### TASK INSTRUCTIONS
Return every line below word for word, leaving out the pictures.

Dataset entries
========

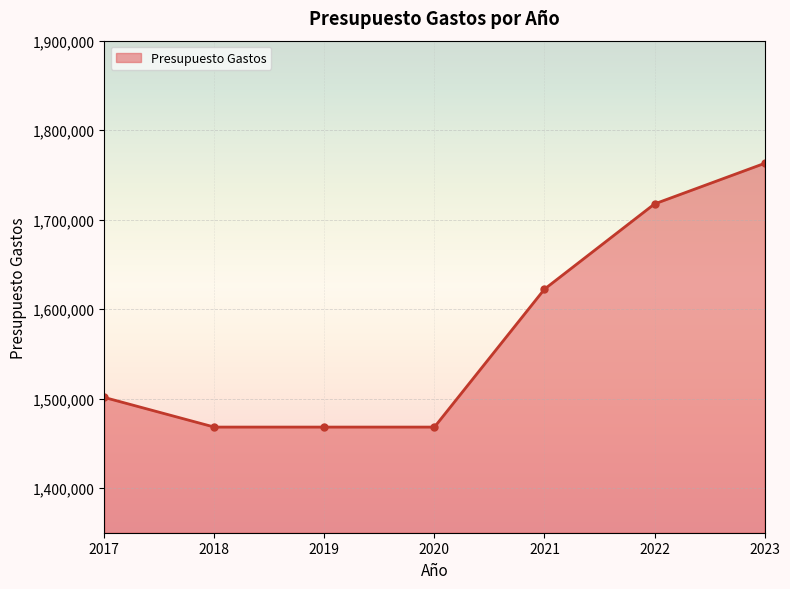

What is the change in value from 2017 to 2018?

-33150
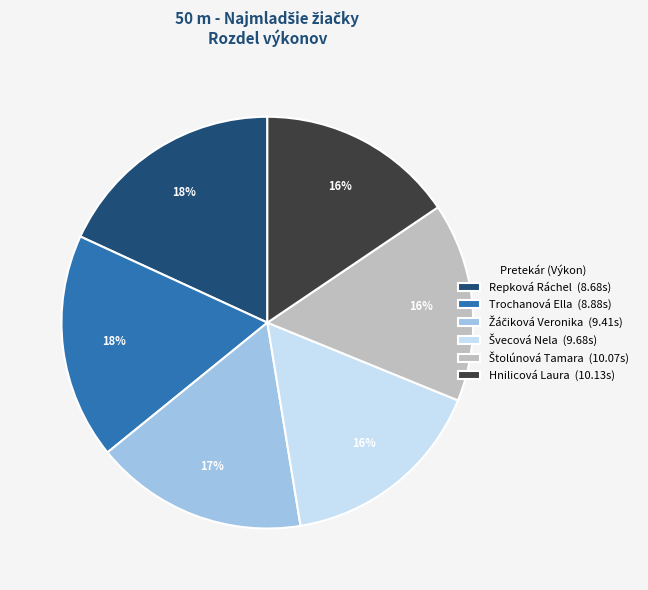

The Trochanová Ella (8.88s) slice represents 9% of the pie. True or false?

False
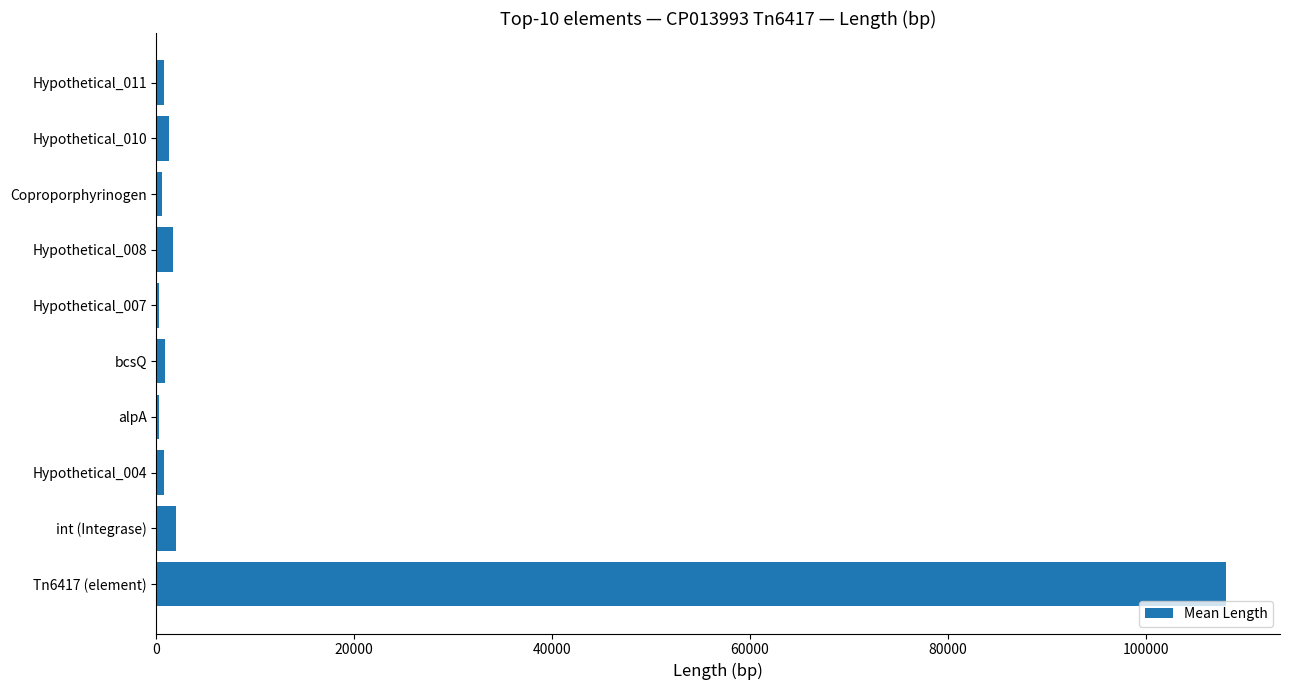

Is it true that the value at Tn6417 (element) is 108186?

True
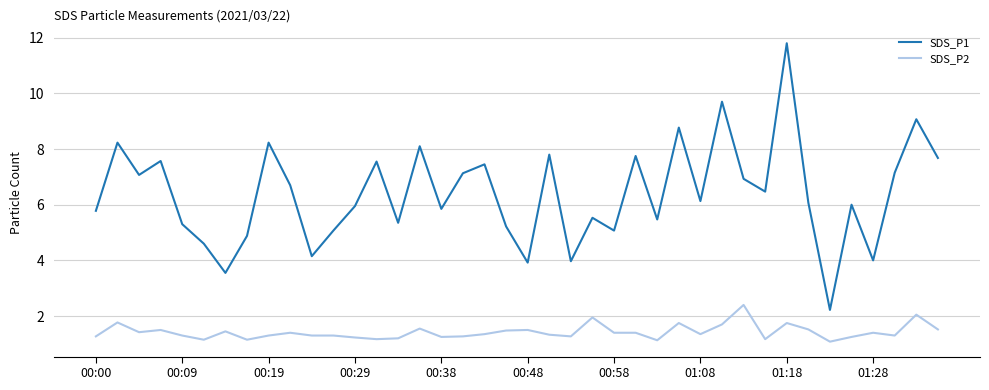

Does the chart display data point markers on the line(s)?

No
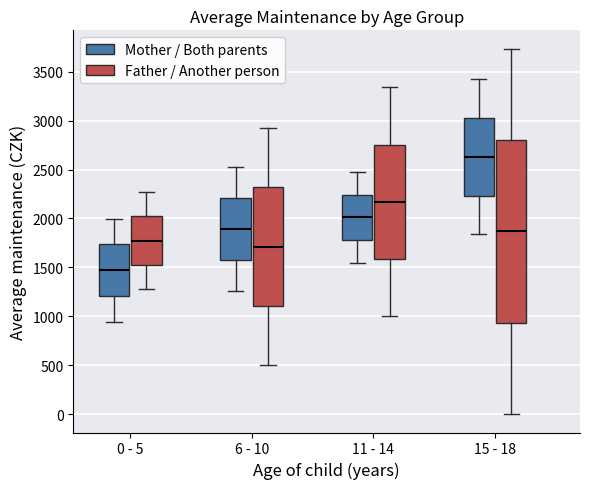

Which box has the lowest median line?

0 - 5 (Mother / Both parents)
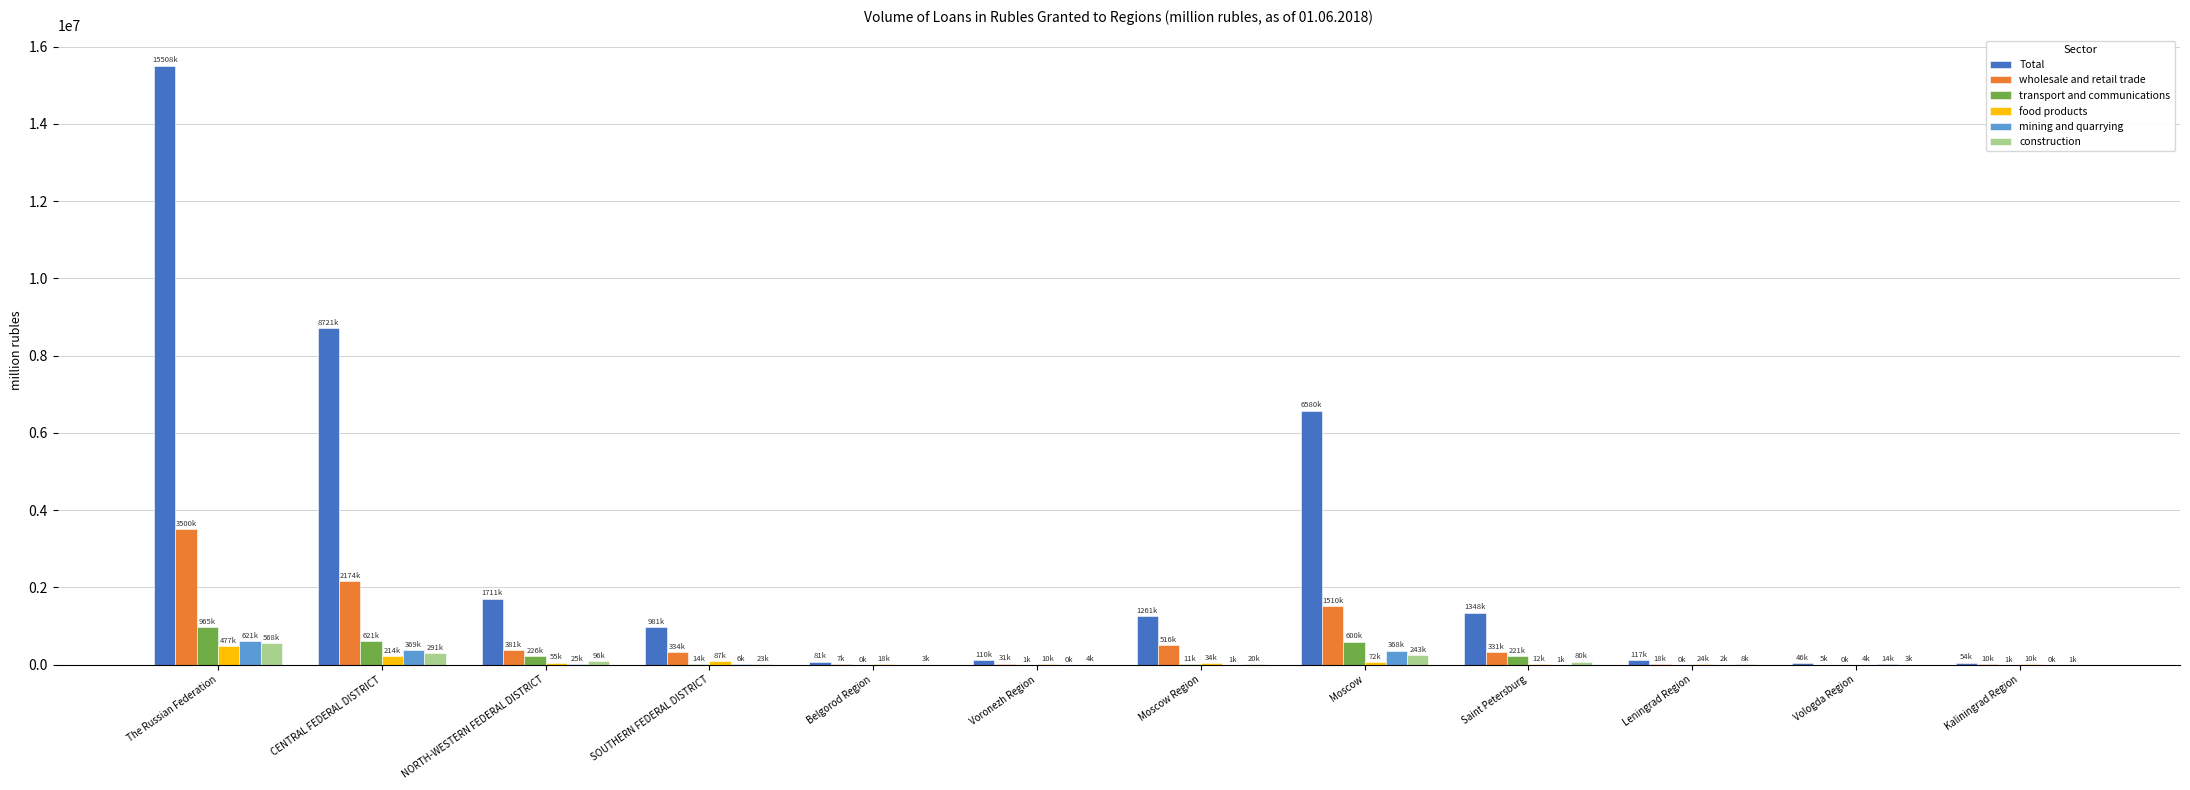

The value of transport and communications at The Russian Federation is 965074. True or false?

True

========

### SOLUTION TO THIS EXERCISE
What is the change in value from 2017 to 2018?

-33150

The Trochanová Ella (8.88s) slice represents 9% of the pie. True or false?

False

Is it true that the value at Tn6417 (element) is 108186?

True

Does the chart display data point markers on the line(s)?

No

Which box has the lowest median line?

0 - 5 (Mother / Both parents)

The value of transport and communications at The Russian Federation is 965074. True or false?

True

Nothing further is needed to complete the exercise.